The pipeline is now fully live. Insert a new passage from the investigation story into source_documents — new testimony, a newly discovered document, an updated player profile — and it flows through target_preparer and into RAG_KB automatically. No further action needed.

The result: querying the story like a database

With the automated pipeline live, RAG_KB can be queried using natural language — passed directly to AIDB's semantic retrieval function. Ask about a player by name, a type of event, a location, or a relationship between parties. The retrieval is similarity-based, not keyword-based: even if the query words differ from the original text, AIDB finds and ranks the most relevant passages.

This is what AIDB's automated data preparation makes possible. The investigation story stops being a static PDF and becomes a structured, searchable intelligence layer — one that stays current automatically as new material is added.
 

Summary: what AIDB automates end to end

The investigation story example demonstrates a general capability. Any document — PDF, report, case file, research paper, HTML, etc. — can be loaded into source_documents and immediately become part of a live, automated RAG pipeline. AIDB handles the rest:

Chunking — target_preparer splits raw text into model-ready chunks automatically on INSERT.

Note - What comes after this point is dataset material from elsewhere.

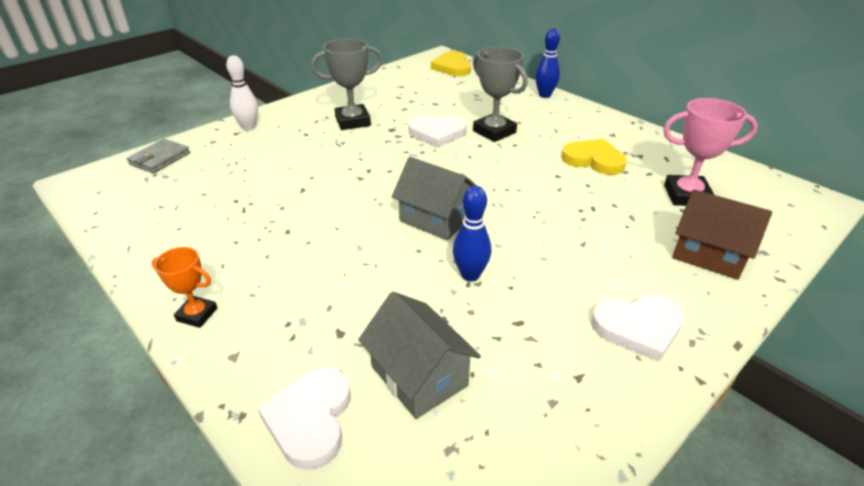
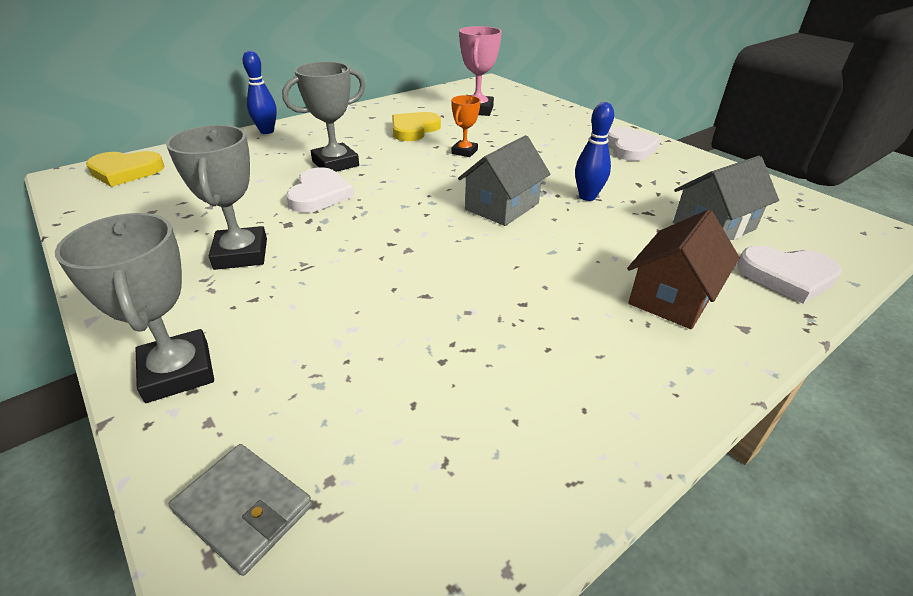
camera: 85 degrees left, 0 degrees up
(197, 314) = (697, 366): orange trophy -> orange trophy (464, 152)
(248, 127) = (178, 372): white bowling pin -> grey trophy
(709, 254) = (549, 117): brown house -> brown house (671, 297)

Embedding — RAG_KB converts each chunk to a vector automatically as chunks arrive.

Indexing — vectors are stored and indexed inside Postgres, with no external vector store required.

Freshness — the knowledge base is always in sync with source data. No scheduled re-runs, no drift.

Swap bert for any AIDB-supported model — OpenAI embeddings, a local Ollama model, or a fine-tuned domain model — without changing the pipeline. target_preparer and RAG_KB are model-agnostic by design.